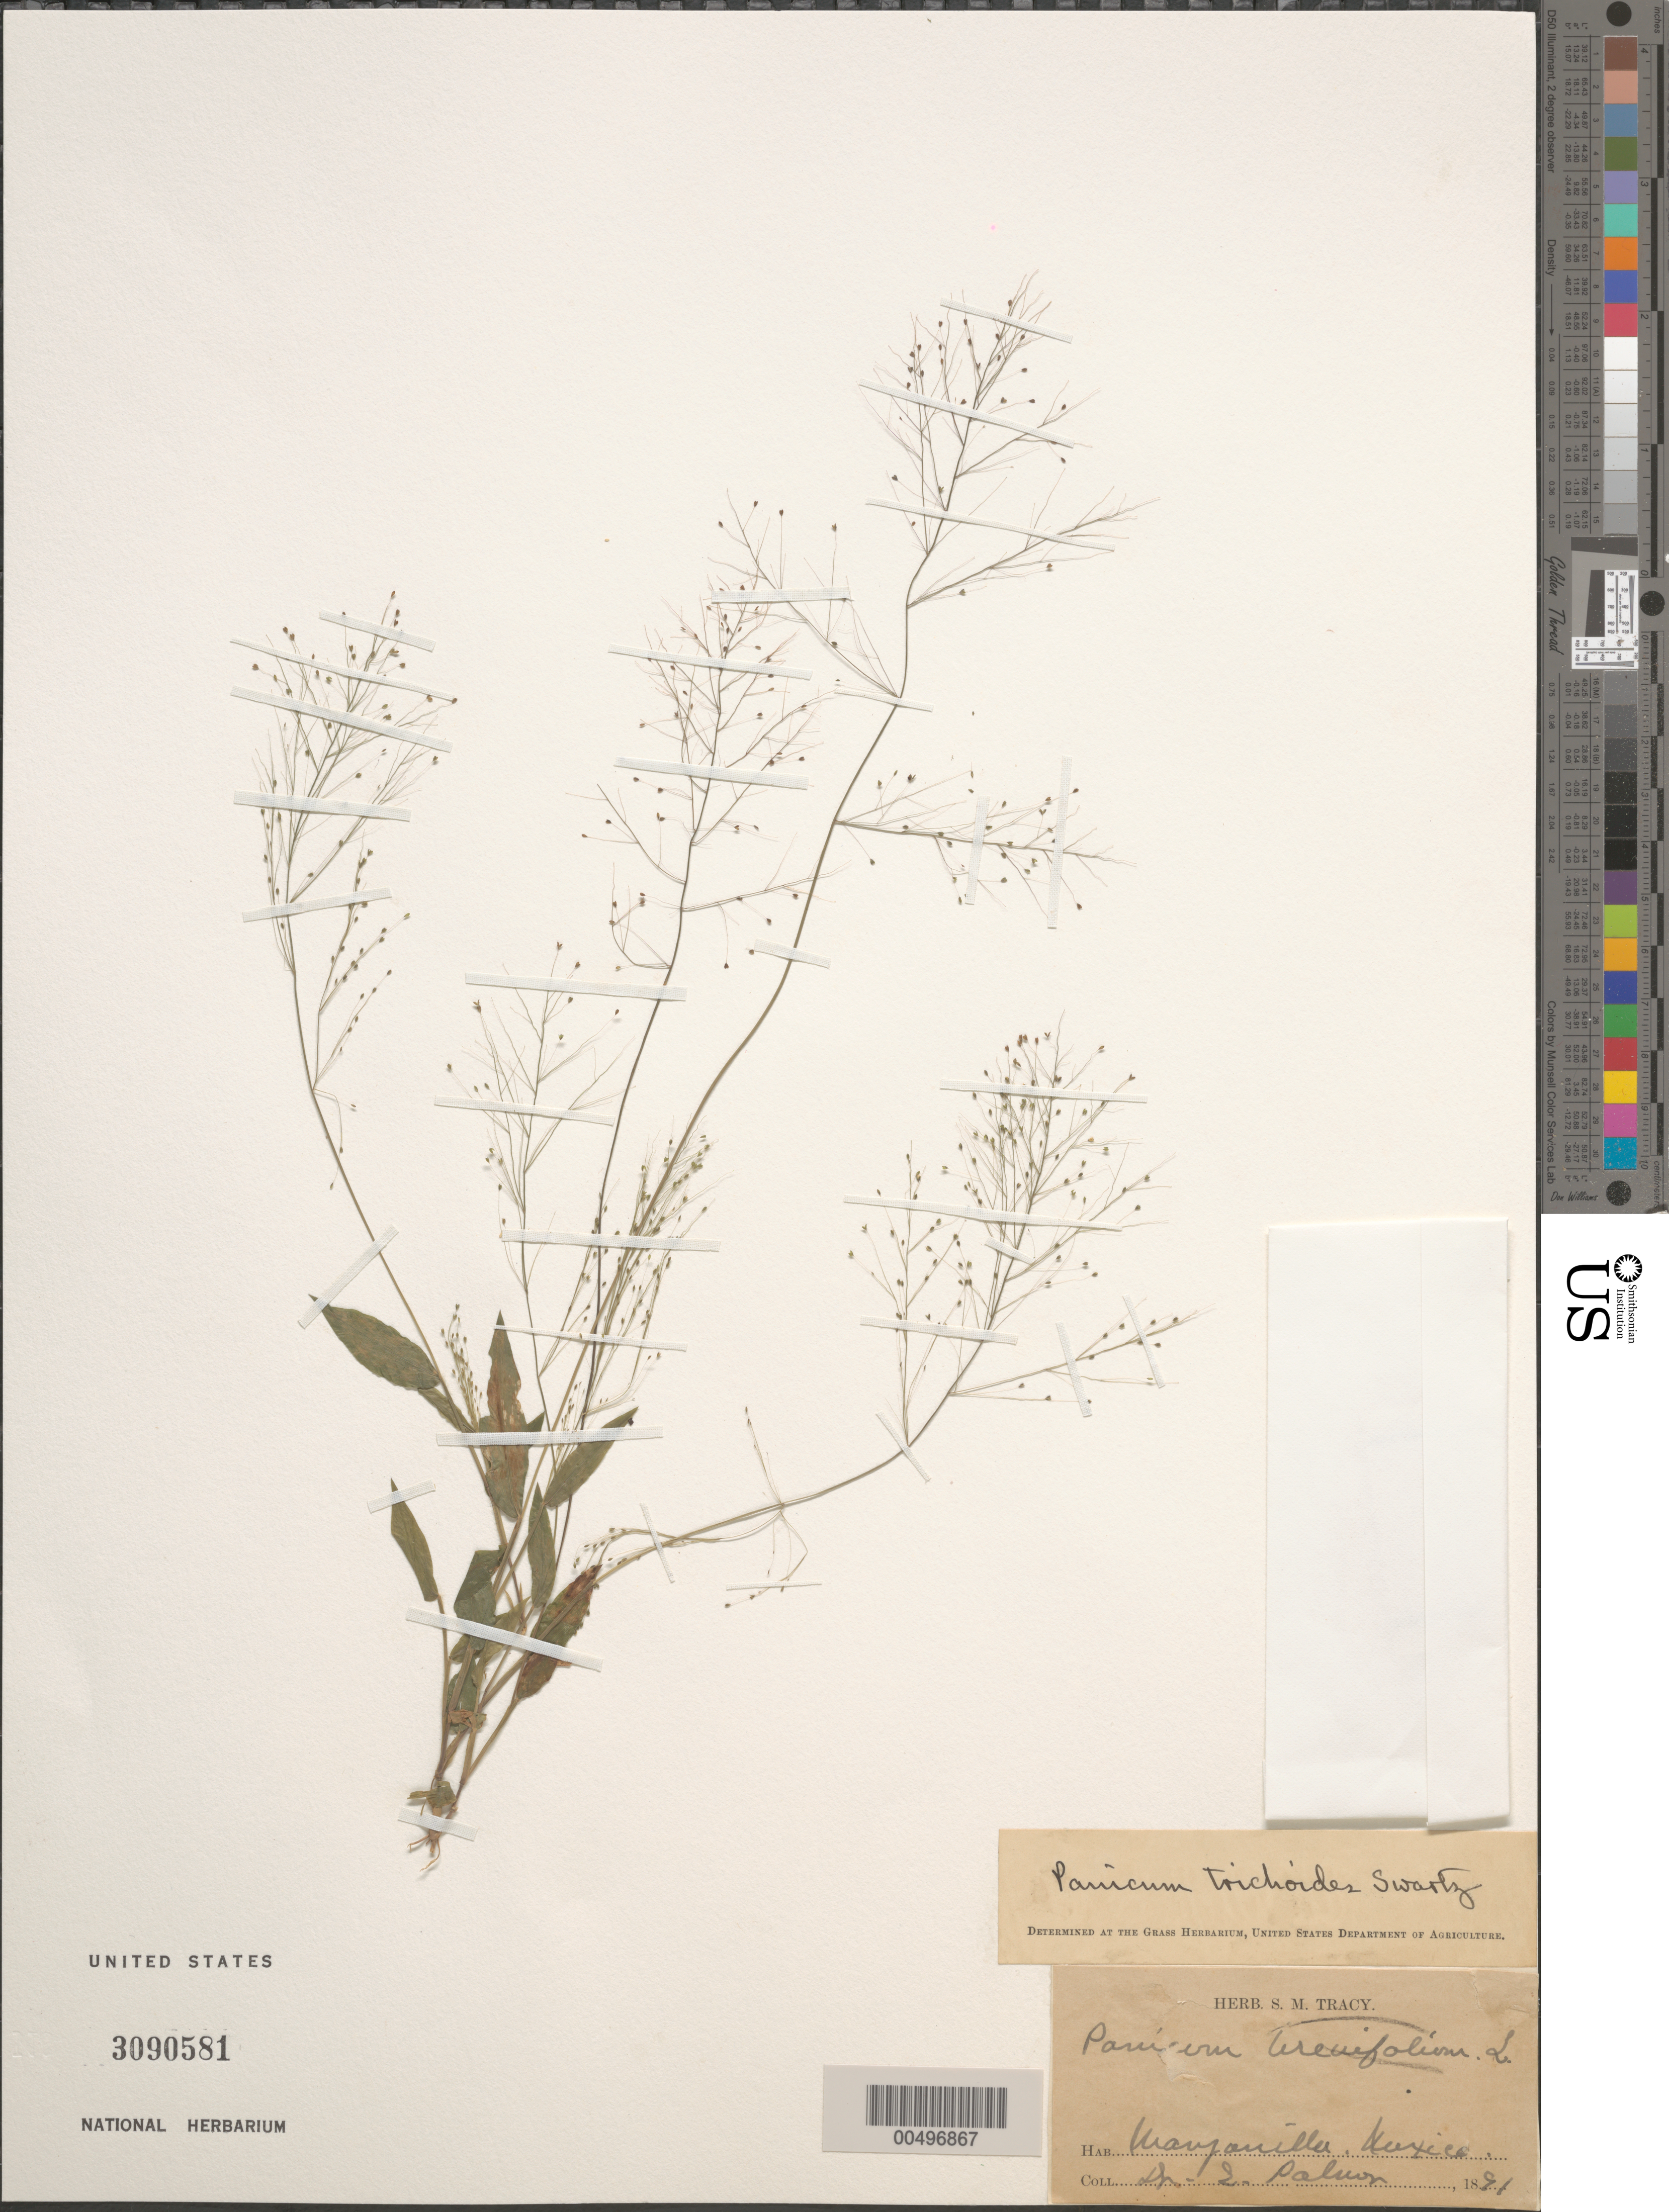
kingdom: Plantae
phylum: Tracheophyta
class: Liliopsida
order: Poales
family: Poaceae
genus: Panicum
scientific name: Panicum trichoides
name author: Sw.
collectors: E. Palmer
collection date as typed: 1891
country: Mexico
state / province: Colima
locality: Manzanillo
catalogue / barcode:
________
(EXERCISE DETAILS) Format the material above as a Markdown table with the columns "Row" and "Entry," giving each line its own numbered row and omitting blank lines. Leave the pictures out.

(SOLUTION TO THIS TASK)
| Row | Entry |
|---|---|
| 1 | kingdom: Plantae |
| 2 | phylum: Tracheophyta |
| 3 | class: Liliopsida |
| 4 | order: Poales |
| 5 | family: Poaceae |
| 6 | genus: Panicum |
| 7 | scientific name: Panicum trichoides |
| 8 | name author: Sw. |
| 9 | collectors: E. Palmer |
| 10 | collection date as typed: 1891 |
| 11 | country: Mexico |
| 12 | state / province: Colima |
| 13 | locality: Manzanillo |
| 14 | catalogue / barcode: |